Work instructions -
Convert the text lines of all the records below into a numbered list, omitting any blank lines. Leave the pictures out of the list.

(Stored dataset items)
══════════
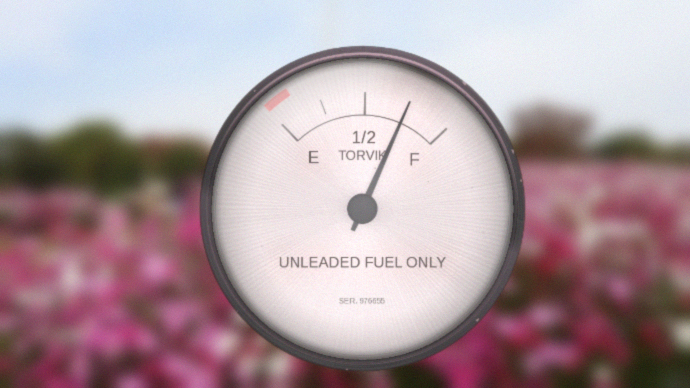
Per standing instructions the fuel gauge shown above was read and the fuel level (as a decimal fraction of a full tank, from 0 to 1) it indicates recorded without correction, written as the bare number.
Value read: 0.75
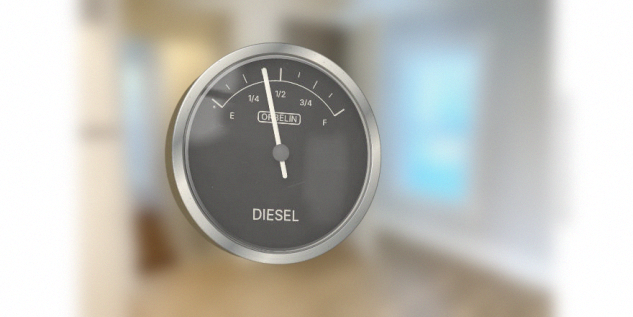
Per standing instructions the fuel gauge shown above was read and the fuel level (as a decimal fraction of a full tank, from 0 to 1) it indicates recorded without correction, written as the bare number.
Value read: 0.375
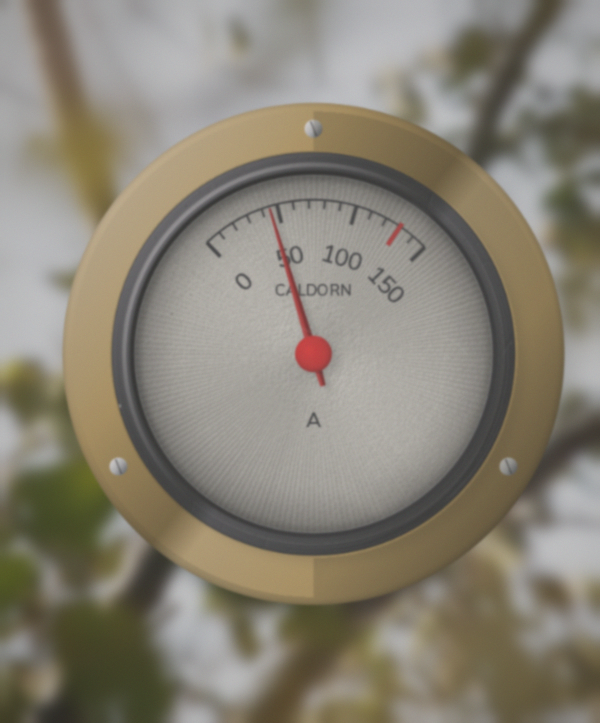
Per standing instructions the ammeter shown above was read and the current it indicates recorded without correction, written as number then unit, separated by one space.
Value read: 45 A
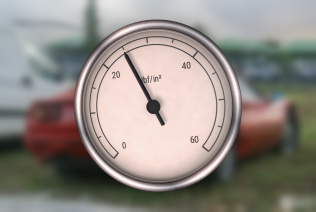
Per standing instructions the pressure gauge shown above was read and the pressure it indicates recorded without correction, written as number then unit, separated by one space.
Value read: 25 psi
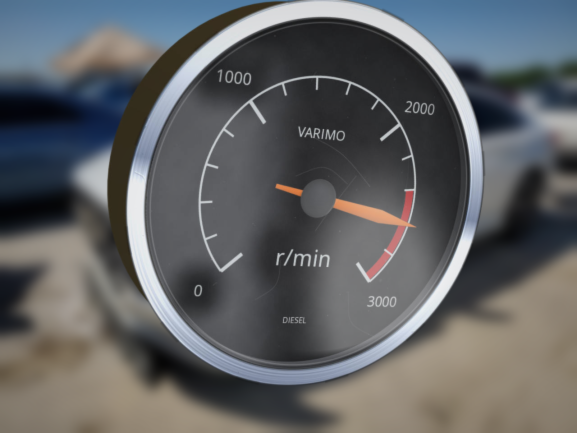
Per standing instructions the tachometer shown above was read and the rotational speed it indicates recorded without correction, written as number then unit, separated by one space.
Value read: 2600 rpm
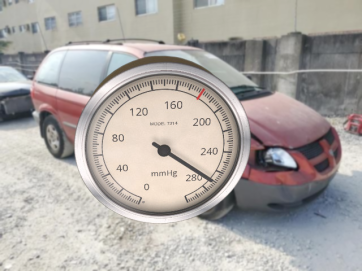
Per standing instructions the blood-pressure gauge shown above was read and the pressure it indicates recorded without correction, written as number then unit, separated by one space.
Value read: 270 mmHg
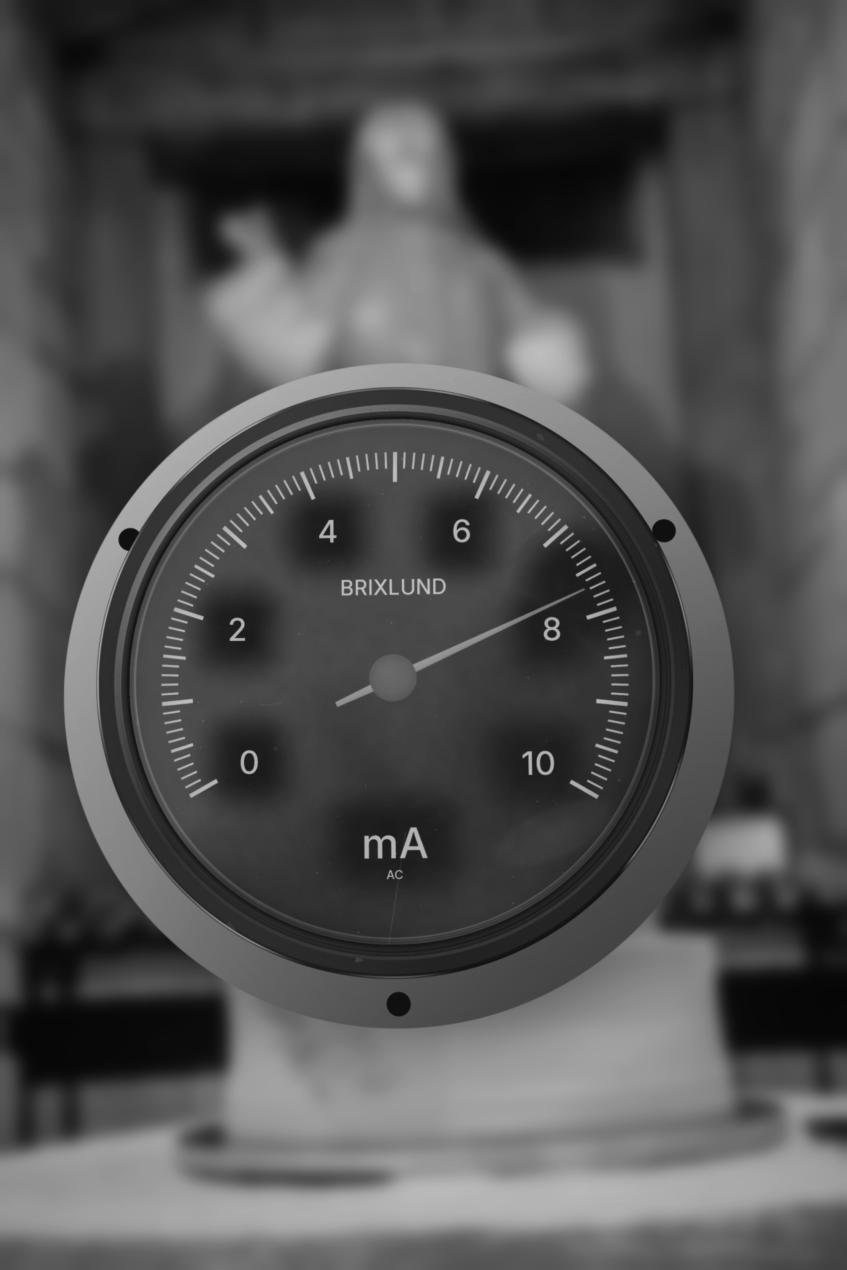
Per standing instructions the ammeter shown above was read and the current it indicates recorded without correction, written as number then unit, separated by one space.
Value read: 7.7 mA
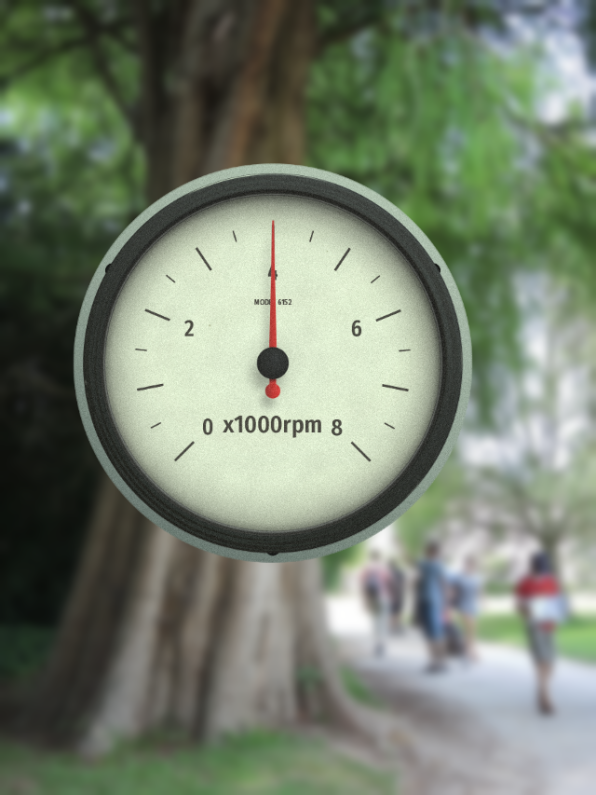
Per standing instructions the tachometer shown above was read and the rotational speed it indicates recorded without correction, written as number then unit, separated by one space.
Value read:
══════════
Result below -
1. Per standing instructions the fuel gauge shown above was read and the fuel level (as a decimal fraction of a full tank, from 0 to 1) it indicates recorded without correction, written as the bare number.
2. Value read: 0.75
3. Per standing instructions the fuel gauge shown above was read and the fuel level (as a decimal fraction of a full tank, from 0 to 1) it indicates recorded without correction, written as the bare number.
4. Value read: 0.375
5. Per standing instructions the ammeter shown above was read and the current it indicates recorded without correction, written as number then unit, separated by one space.
6. Value read: 45 A
7. Per standing instructions the pressure gauge shown above was read and the pressure it indicates recorded without correction, written as number then unit, separated by one space.
8. Value read: 25 psi
9. Per standing instructions the tachometer shown above was read and the rotational speed it indicates recorded without correction, written as number then unit, separated by one space.
10. Value read: 2600 rpm
11. Per standing instructions the blood-pressure gauge shown above was read and the pressure it indicates recorded without correction, written as number then unit, separated by one space.
12. Value read: 270 mmHg
13. Per standing instructions the ammeter shown above was read and the current it indicates recorded without correction, written as number then unit, separated by one space.
14. Value read: 7.7 mA
15. Per standing instructions the tachometer shown above was read and the rotational speed it indicates recorded without correction, written as number then unit, separated by one space.
16. Value read:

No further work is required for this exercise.